Wednesday, November 16, 2016

LDS Hymn #27

In my opinion, this is one of the most fun songs to sing with its melody, constantly moving parts. I sometimes would get bored by the "chord-chord-chord" nature of most typical hymns. This is may be composed of chords, but it also has so much movement. And I love it! Of course, that credit cannot be given to the early Saints since it is based on a Scottish folk song (yay heritage!) and is one I often hear bagpipe bands play. Then again, the majority of bagpipe bands I listen to are here in Utah. I wonder if ones outside of Utah play this tune as much. Hmmmm... Well, whatever the case, I love this tune.

I also love the words. This hymn shows how we praise and honor Joseph Smith, but we do not worship him. We acknowledge what amazing things he did as an instrument in God's hands to restore the fulness of the Gospel, the priesthood keys, and enable salvation for the living and the dead. To have endured so much suffering and do so overall with an optimistic, upbeat attitude about life. His cheerful disposition. His love for people and life. His tireless work ethic. As a man, he was pretty amazing. And then to be the main instrument to help us--the world!--again fully access the Lord's Atonement and promised blessings of exaltation, my joy is great that Joseph the Prophet sacrificed so much for me and all of mankind. So I find the greatest joy in singing his praises with this song--in the most fun, upbeat way possible!

I am excited for this coming Sunday because this year the Primary (the children's organization) learned two of the verses to sing in their program. I actually was substituting as the Primary chorister during the month they were to learn it. Teaching it to them was interesting and hilarious. I always like to teach actions in songs to little kids, which the majority of our Primary is quite young. And we came up with the actions on the spot. Absolutely hilarious. I think the adult leaders' favorite was the action for "mingling with gods." I aim to please. :-)

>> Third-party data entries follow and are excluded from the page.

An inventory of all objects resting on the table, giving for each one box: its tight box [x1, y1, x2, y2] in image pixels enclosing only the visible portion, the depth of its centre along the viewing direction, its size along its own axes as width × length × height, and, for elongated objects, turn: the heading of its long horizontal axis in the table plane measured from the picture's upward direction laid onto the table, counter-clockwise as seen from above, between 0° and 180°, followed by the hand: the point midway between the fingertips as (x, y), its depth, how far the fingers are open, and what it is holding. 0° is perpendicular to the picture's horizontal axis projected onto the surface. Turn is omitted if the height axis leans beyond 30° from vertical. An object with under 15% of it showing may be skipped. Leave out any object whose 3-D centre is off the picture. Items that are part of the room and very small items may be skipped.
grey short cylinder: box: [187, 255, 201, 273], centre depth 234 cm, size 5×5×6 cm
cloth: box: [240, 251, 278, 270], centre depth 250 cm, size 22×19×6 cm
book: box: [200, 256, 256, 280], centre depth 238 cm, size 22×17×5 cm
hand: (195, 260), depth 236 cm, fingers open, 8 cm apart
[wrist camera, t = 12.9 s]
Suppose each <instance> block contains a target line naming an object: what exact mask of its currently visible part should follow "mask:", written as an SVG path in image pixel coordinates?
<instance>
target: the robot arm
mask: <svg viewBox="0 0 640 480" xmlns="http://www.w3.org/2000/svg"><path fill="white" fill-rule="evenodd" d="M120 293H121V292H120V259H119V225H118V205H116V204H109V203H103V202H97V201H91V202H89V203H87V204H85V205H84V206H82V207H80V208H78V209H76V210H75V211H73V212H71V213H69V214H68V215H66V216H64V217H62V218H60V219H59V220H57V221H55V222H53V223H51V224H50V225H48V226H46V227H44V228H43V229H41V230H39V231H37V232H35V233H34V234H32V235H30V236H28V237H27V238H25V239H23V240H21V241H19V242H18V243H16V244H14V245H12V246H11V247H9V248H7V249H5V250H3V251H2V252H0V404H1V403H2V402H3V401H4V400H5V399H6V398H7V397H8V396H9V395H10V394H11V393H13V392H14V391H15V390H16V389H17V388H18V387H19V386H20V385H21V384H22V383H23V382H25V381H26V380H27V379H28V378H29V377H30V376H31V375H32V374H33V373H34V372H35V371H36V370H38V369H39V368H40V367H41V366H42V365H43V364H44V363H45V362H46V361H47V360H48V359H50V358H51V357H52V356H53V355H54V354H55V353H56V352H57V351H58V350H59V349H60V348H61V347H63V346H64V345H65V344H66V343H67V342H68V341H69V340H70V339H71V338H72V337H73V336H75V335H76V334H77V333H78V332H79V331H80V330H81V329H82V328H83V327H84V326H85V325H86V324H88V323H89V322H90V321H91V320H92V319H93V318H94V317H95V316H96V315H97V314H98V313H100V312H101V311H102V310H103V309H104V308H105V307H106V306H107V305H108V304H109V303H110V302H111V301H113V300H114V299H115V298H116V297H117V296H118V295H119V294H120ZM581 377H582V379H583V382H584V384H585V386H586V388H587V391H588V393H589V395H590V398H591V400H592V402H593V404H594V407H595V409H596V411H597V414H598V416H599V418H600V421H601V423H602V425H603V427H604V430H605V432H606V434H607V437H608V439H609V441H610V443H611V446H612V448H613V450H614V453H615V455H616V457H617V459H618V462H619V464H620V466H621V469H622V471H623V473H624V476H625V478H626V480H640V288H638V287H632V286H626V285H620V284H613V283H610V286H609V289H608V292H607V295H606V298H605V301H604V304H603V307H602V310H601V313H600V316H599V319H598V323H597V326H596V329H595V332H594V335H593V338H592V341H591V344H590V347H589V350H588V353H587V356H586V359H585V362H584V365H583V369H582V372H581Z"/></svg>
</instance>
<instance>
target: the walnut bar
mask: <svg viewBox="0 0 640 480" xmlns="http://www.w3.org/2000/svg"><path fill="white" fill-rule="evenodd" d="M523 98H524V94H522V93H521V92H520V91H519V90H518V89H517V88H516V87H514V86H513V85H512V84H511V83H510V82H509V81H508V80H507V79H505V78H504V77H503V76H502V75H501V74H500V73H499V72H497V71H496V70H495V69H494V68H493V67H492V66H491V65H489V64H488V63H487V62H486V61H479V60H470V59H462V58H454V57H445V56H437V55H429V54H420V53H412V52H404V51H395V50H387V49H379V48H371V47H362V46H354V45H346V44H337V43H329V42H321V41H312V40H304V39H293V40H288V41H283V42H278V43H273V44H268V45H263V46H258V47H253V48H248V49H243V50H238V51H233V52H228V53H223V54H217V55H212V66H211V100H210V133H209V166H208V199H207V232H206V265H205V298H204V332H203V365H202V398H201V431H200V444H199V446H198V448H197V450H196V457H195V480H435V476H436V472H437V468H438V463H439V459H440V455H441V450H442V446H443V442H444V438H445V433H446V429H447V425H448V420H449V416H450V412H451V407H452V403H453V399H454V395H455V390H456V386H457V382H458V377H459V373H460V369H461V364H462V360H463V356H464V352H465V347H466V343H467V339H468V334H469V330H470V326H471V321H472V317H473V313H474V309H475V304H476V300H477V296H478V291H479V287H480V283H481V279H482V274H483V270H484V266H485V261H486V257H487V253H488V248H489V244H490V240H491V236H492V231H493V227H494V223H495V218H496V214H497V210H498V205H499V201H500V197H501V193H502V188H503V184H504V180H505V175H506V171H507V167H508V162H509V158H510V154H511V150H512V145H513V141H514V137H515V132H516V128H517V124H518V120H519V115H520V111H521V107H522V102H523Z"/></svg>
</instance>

Favorite line: "Sacrifice brings forth the blessings of heaven." I remember a talk given on that and it really resonated with me.

From the history book
Another hymn by the talented William W. Phelps, a close friend of the Prophet Joseph--who had his own forgiveness story with him which has always touched me. Phelps wrote this to express grief and admiration for his lost prophet and friend. This song is described as having a "joyful sadness." Agreed. For it has always been a huge sorrow to me for how Joseph Smith died, yet it set him free from the mobs and hypocrites.

The second verse originally was more specific to where he was martyred, but in 1927 they changed the wording to fir the "good neighbor" policy of the Church. The original text was first printed in 1844. Though it was Brother Phelps hymn, the first verse seems to be based on Sir Walter Scott's Lady of the Lake. They think it was likely that in the early days of the hymn, it was sung to the "Hail to the Chief" tune, and moved to the current "Scotland the Brave" tune after they moved to Utah. And thank goodness for that!!!


  1. 1. Praise to the man who communed with Jehovah!
    Jesus anointed that Prophet and Seer.
    Blessed to open the last dispensation,
    Kings shall extol him, and nations revere.
  2. (Chorus]
    Hail to the Prophet, ascended to heaven!
    Traitors and tyrants now fight him in vain.
    Mingling with Gods, he can plan for his brethren;
    Death cannot conquer the hero again.
  3. 2. Praise to his mem'ry, he died as a martyr;
    Honored and blest be his ever great name!
    Long shall his blood, which was shed by assassins,
    Plead unto heav'n while the earth lauds his fame.
  4. 3. Great is his glory and endless his priesthood.
    Ever and ever the keys he will hold.
    Faithful and true, he will enter his kingdom,
    Crowned in the midst of the prophets of old.
  5. 4. Sacrifice brings forth the blessings of heaven;
    Earth must atone for the blood of that man.
    Wake up the world for the conflict of justice.
    Millions shall know "Brother Joseph" again.